Çocuğuna hatim ettirmekle bitmiyor sayın abim! Görüyorsun ki büluğ çağını da geçiyor da, hala ne namaz var ne niyaz! Sorun nerede? Uygulama hatası veya yanlış anlama hatası var bu işte! ‘İslamiyette en yüksek hakikat imandır, imandan sonra da namazdır’ diye ifade eder Bediüzzaman. Eğer evladın ‘elhamdülillah Müslümanım, imanım var’ deyip başını secdeye götüremiyorsa, o iman Cennete nasıl götürsün peki? Öyleyse, imanını kurtarması için gerekli ilmi Kuran’dan ve imani tefsirlerinden öğrenmesi şart, sadece hatim etmesi değil! ‘Okumanın manası, kişi Hakk’ı bilmektir. Sen elif dersin hoca, manası ne demektir’ diye Yunus boşa söylememiş.

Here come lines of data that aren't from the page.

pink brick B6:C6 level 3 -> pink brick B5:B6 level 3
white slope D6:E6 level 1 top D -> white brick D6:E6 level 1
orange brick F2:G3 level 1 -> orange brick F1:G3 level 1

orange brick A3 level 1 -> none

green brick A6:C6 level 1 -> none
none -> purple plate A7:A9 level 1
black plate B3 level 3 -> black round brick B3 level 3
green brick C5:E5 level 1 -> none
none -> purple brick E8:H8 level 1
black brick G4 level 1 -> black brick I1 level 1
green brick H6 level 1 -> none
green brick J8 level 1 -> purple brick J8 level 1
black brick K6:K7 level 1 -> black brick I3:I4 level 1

‘İmanını kurtarsın, ama Kur’an’ını okusa yetmez mi? Tefsir falan.. Şimdi bi de derinlere dalmasın?’ Elbette Kur’an yeterli sayın ablam! Tartışılmaz! Ama madem ki o hayatımızın kullanma kılavuzu, o halde onu bize kullanmasını tarif edecek bir yetkili servis gerek! O da Peygamber ile(asm), tefsir ve izahatıyla olabiliyor! Sonra da, hadis ve ayetleri asrın fehmine göre tefsir edecek sahabe, tâbiîn, müçtehidler ve müfessirlere ihtiyaç var; Resulullah’ın(asm) yaptığı şekilde ‘fî-sebilillah’ yapan! Sen öyle bir hale getirilmişsin ki, daha Kur’ân’ın harflerini okumasını öğrenmeye çalışırken, nerede kaldı ki kendin gerçekten anlatmak istediği manasını direkt anlayabilesin? Zamanın mı var buna dünya telaşından? Hem inciler, denizin derinindedir unutma!

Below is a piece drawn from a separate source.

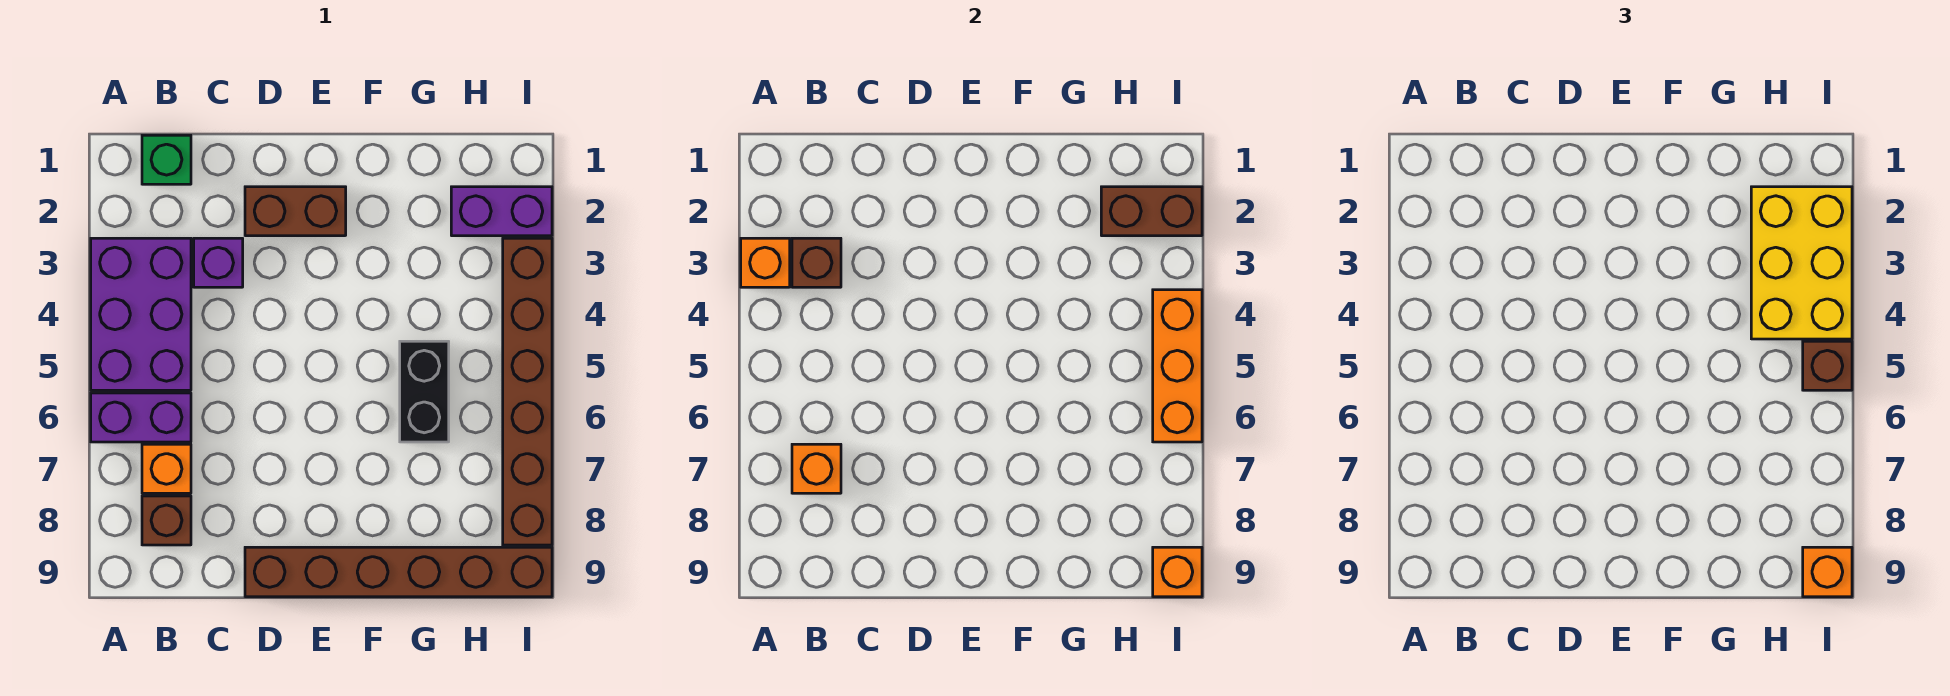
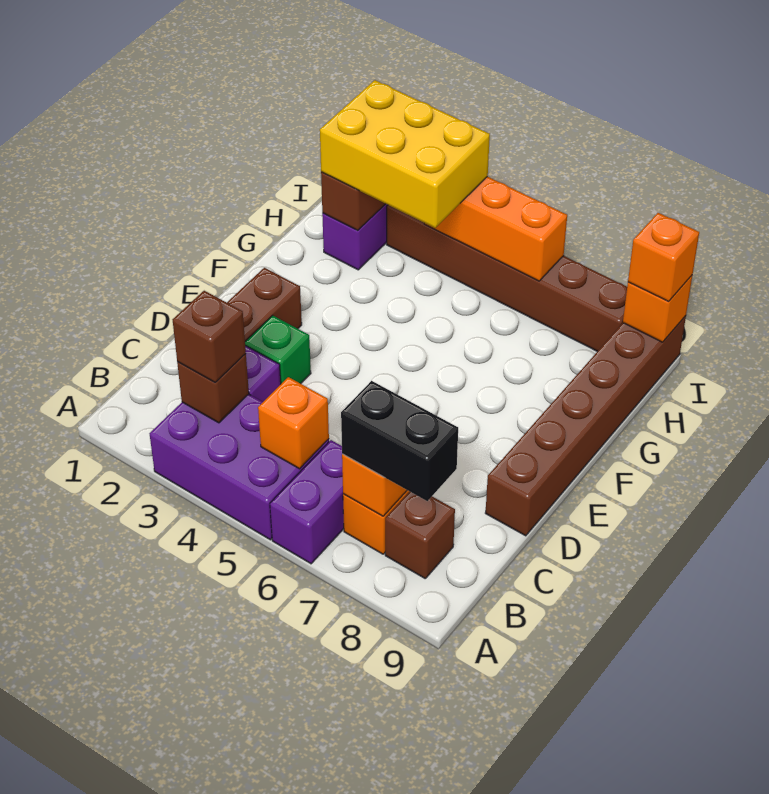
orange brick A3 level 2 -> orange brick B5 level 2
green brick B1 level 1 -> green brick D3 level 1
black brick G5:G6 level 1 -> black brick B7:B8 level 3
brown brick I5 level 3 -> brown brick B3 level 3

‘Buna da eyvallah! Ama iman kurtarmak da neymiş? Ona mı kaldı milletin imanı?’ Orada dur sayın abim! Bilirsin ki emr-i bil ma’ruf diye bilinen olay hepimize farz! Sadece Peygambere, hocalara, din görevlilerine değil! Bazıları Efendimiz(sav)’den aldığı bir kısa iman dersi ile Hakk’ı tebliğe çıkan.. Bazıları da veda hutbesinden sonra, evlerine bile dönmeden bu amaçla yollara koyulan Sahabe Efendilerimiz(ra).. Yapmasa idi.. Sonra ardından gelenler de yapmasa idi.. Kıbrıs’ta, Çin’de vs beldelerde Sahabe mezarları ne arardı? Onlar da aynını düşünselerdi, sence biz gavurun torunları olmaz mıydık? Şu an gençliğin içinde olduğu halini biliyorken, Allah var deyip yokmuş gibi yaşarlar iken.. Senin oğlun/kızın gibi Kur’ân’ından hakikat dersini, iman dersini alan ve bu ilacı onlara da ulaştıracak mümessillere ihtiyacı varken.. Sen ‘sana mı kaldı’ diyorsun. Evet ona değil, sana da kaldı abicim, ablacım! Müslüman kardeşinin derdiyle dertlenmeyen bizden değildir diyorsan Efendimiz(sav), sen istediğin safı tercih et. Karar senin! Unutma ki, çocuklar bize Allah’ın birer emaneti, bizler onların emanetçisiyiz! Sahibi değil! Sahib-i hakikisi ancak Allah’tır! Allah’ın rızası, elbet ana babanın rızasındadır. Ama ana baba, nerede kaldı kendi rızam diye, sığ düşünüp onu dünyaya kumanda etmeye çalışmasından Allah razı olur mu dersin? Biliyorsun ki yanlış bir yoldan gitmiyor, ama yine de kendi hoşnutsuzluğun sebebiyle Hakk yoldan alıkoymak için yalana dahi başvurmana ne demeli? Müslümana yalan ne de yakışıyor değil mi(!) Onları kendimize köle değil, Allah’a kul yetiştirmeliyiz. Yapamıyorsak da, bari kendilerini yetiştirmelerine yollar açıp, dualar etmeliyiz! Şunu da unutmamalıyız ki: Ebeveynin evladına duası, Peygamberlerin ümmetine duası gibidir.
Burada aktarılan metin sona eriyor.